At the moment we are running fine with the Java-based approach. I also enabled support for multiple EDIFACT versions including the slicing per document type by subclassing EdifactDataProcessorFactory and changing materialiseEntrySchema to my needs. Maybe we will re-introduce XML config and profile support if we need to support further transformation types.
This issue was fixed a while back and it will be rolled out in RC2 which should go out in the next few days.

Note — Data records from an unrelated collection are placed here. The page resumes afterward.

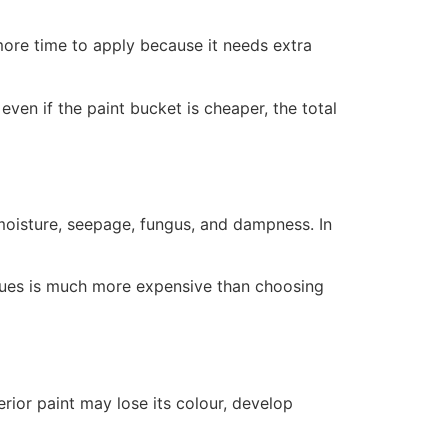
more time to apply because it needs extra
ven if the paint bucket is cheaper, the total
 moisture, seepage, fungus, and dampness. In
ssues is much more expensive than choosing
erior paint may lose its colour, develop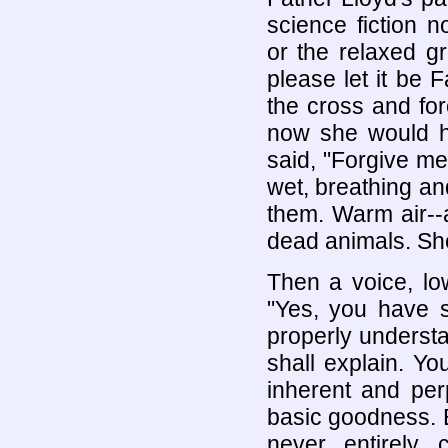
science fiction n
or the relaxed 
please let it be 
the cross and fo
now she would ha
said, "Forgive me
wet, breathing an
them. Warm air--
dead animals. She
Then a voice, low
"Yes, you have s
properly understa
shall explain. Y
inherent and per
basic goodness. 
never entirely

Already updated, works like a charm now.
I noticed though that there are no Java bindings available for the four new schema versions (d20a, d20b, d21a, d21b). Is this intended or were they just overseen?
Is there some kind of documentation of how to read the debug output of
Smooks? There are information bits like bitPosition, childIndex,
foundDelimiter, etc. but I have no clue how this can help me.
Probably this is produced from Apache Daffodil. Could you post an example?
Here is a snippet cut out of the output:
diff:
bitPosition: 30528 -> 30536
childIndex: 484 -> 485
foundDelimiter: + -> (no value)
foundField: 1 -> (no value)
groupIndex: 1 -> 2
----------------------------------------------------------------- 1268
parser: <Element name='E0020'><DelimiterStackParser>...</DelimiterStackParser></Element>
bitPosition: 30536
data:
│ │
87654321 0011 2233 4455 6677 8899 aabb ccdd eeff 0123456789abcdef
00000ee0: 3127 0a55 4e5a 2b31 2b31 3127 0a 1'␊UNZ+1+11'␊
infoset:
<?xml version="1.0" encoding="UTF-8"?>
<UNZ>
<E0036>1</E0036>
<E0020></E0020>
</UNZ>
diff:
(no differences)
----------------------------------------------------------------- 1269
parser: <StringDelimitedParser/>
bitPosition: 30552
data:
├───┤ ├┤
87654321 0011 2233 4455 6677 8899 aabb ccdd eeff 0123456789abcdef
00000ee0: 0a55 4e5a 2b31 2b31 3127 0a ␊UNZ+1+11'␊
infoset:
<?xml version="1.0" encoding="UTF-8"?>
<UNZ>
<E0036>1</E0036>
<E0020>11</E0020>
</UNZ>
diff:
bitPosition: 30536 -> 30552
foundDelimiter: (no value) -> '␊
foundField: (no value) -> 11
- Are there ways to find out programmatically if and at which line there is an issue in a given message?
Not
that I know of. I'm seeking to implement better error handling support since it has been asked for in the past. I know it's
not ideal but for now my recommendation is to route bad documents to another application. I had created an
example showing this. It's not specific to EDIFACT but you can easily adapt it to your use-case.
Until now I could distinguish the following error causes:
1) On the one hand there are documents which have an old EDIFACT syntax version. Daffodil supports syntax versions 3 and 4, but cannot process versions 1 and 2. This looks like a dead end, unless there is another solution for such documents (but I don't think so).
2) Second, there are documents that do not match their schema. These again break down into two groups:
2.1) Documents with minor problems, such as invalid enum values, can be processed as long as ValidationMode is switched to Off. The invalid values must then be handled subsequently.
2.2) Larger problems, like 20 FTX segments in a row instead of 5, cause the processing to jump to the BadMessage branch. Here I had already a case, which had specified as version 96A, which did not work; with 99B however the conversion had worked. Maybe it would be a fallback approach to try other versions in case of a BadMessage result.
If anyone has any further insights on this topic, I would appreciate feedback.
Best regards,
Axel